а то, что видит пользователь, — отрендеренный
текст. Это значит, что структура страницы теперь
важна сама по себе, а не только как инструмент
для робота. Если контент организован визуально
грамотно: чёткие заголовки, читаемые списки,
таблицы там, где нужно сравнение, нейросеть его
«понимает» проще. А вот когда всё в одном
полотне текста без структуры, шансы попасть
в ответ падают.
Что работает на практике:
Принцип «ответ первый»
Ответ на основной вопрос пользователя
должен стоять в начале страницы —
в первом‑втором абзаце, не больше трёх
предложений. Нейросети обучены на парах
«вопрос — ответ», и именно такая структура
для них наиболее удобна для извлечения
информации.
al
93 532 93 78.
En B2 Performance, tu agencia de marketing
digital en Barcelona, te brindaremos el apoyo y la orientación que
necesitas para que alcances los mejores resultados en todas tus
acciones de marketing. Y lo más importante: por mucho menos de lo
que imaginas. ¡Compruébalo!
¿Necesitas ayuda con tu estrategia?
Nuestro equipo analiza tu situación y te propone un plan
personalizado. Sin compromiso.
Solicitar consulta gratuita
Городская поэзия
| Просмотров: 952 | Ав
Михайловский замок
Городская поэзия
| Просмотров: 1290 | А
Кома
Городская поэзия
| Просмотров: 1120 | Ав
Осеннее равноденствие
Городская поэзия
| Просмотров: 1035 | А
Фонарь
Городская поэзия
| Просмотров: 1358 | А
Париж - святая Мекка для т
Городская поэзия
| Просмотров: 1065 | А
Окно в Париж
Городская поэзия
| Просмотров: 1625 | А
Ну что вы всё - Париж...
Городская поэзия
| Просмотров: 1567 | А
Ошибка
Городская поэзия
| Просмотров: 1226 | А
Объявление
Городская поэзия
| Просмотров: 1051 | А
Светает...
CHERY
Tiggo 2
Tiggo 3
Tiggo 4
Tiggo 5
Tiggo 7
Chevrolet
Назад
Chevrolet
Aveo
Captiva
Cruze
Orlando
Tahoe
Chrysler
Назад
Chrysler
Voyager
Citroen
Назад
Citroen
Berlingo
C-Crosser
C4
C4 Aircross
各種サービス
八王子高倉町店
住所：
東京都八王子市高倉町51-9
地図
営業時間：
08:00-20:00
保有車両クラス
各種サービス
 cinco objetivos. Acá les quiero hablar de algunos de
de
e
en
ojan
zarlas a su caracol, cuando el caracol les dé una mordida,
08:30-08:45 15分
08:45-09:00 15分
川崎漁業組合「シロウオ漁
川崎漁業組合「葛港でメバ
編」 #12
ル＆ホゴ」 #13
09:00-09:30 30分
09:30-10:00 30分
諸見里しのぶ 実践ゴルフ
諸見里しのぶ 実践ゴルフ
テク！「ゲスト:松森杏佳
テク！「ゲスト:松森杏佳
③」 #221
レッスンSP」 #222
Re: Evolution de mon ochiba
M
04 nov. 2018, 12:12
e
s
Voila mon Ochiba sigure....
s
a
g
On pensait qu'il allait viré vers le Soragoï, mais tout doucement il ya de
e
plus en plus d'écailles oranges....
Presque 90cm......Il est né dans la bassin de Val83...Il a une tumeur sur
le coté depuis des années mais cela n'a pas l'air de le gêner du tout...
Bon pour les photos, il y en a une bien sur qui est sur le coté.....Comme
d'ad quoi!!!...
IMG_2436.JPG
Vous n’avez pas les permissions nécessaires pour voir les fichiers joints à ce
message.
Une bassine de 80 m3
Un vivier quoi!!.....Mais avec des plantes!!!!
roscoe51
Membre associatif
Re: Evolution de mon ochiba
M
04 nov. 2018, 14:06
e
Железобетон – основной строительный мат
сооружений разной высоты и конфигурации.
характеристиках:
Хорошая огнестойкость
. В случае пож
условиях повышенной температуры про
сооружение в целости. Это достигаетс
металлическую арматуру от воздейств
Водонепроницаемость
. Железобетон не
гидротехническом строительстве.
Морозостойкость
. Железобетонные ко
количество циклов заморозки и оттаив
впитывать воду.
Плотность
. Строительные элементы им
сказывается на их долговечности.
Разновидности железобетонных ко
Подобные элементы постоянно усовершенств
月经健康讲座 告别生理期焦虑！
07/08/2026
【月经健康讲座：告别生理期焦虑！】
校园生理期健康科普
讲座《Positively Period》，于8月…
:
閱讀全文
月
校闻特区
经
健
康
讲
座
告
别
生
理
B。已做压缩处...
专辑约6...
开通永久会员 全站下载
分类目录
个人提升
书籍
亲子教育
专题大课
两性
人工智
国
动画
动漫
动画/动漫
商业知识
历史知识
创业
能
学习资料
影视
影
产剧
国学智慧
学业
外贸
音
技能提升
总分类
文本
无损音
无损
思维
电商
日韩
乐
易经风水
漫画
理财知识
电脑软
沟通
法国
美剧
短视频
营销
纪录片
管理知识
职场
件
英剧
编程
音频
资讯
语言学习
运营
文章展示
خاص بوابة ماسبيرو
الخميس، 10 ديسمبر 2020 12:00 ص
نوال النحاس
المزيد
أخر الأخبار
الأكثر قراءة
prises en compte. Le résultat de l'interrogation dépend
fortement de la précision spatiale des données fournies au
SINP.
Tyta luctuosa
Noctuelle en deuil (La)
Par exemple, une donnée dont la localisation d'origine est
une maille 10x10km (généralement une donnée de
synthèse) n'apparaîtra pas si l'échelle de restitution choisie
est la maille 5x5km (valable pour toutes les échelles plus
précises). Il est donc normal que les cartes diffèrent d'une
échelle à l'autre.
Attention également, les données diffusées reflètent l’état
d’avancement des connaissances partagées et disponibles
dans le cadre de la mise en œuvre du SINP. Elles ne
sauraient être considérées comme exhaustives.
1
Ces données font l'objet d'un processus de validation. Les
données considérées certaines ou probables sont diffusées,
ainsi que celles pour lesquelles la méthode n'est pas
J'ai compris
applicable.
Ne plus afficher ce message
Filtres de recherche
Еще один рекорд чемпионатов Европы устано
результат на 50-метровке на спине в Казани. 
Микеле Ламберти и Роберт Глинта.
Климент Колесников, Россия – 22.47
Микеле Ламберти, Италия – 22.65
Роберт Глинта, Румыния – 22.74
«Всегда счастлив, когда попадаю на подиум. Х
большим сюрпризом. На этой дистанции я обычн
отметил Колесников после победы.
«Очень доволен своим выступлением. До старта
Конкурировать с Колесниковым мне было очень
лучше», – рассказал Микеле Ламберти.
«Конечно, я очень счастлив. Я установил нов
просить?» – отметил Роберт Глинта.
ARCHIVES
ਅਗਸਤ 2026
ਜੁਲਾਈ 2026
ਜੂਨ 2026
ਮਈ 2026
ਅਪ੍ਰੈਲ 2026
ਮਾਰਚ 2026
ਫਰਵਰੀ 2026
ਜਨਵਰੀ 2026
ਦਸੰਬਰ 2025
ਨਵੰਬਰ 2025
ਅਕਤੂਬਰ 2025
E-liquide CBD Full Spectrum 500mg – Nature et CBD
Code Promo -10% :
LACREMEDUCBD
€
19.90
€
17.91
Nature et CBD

———

Reproduce only the lines from the top of the material through the one bearing "Просмотров: 1625 | А", each exactly as it stands.

■ REPLY TO THE EXERCISE
а то, что видит пользователь, — отрендеренный
текст. Это значит, что структура страницы теперь
важна сама по себе, а не только как инструмент
для робота. Если контент организован визуально
грамотно: чёткие заголовки, читаемые списки,
таблицы там, где нужно сравнение, нейросеть его
«понимает» проще. А вот когда всё в одном
полотне текста без структуры, шансы попасть
в ответ падают.
Что работает на практике:
Принцип «ответ первый»
Ответ на основной вопрос пользователя
должен стоять в начале страницы —
в первом‑втором абзаце, не больше трёх
предложений. Нейросети обучены на парах
«вопрос — ответ», и именно такая структура
для них наиболее удобна для извлечения
информации.
al
93 532 93 78.
En B2 Performance, tu agencia de marketing
digital en Barcelona, te brindaremos el apoyo y la orientación que
necesitas para que alcances los mejores resultados en todas tus
acciones de marketing. Y lo más importante: por mucho menos de lo
que imaginas. ¡Compruébalo!
¿Necesitas ayuda con tu estrategia?
Nuestro equipo analiza tu situación y te propone un plan
personalizado. Sin compromiso.
Solicitar consulta gratuita
Городская поэзия
| Просмотров: 952 | Ав
Михайловский замок
Городская поэзия
| Просмотров: 1290 | А
Кома
Городская поэзия
| Просмотров: 1120 | Ав
Осеннее равноденствие
Городская поэзия
| Просмотров: 1035 | А
Фонарь
Городская поэзия
| Просмотров: 1358 | А
Париж - святая Мекка для т
Городская поэзия
| Просмотров: 1065 | А
Окно в Париж
Городская поэзия
| Просмотров: 1625 | А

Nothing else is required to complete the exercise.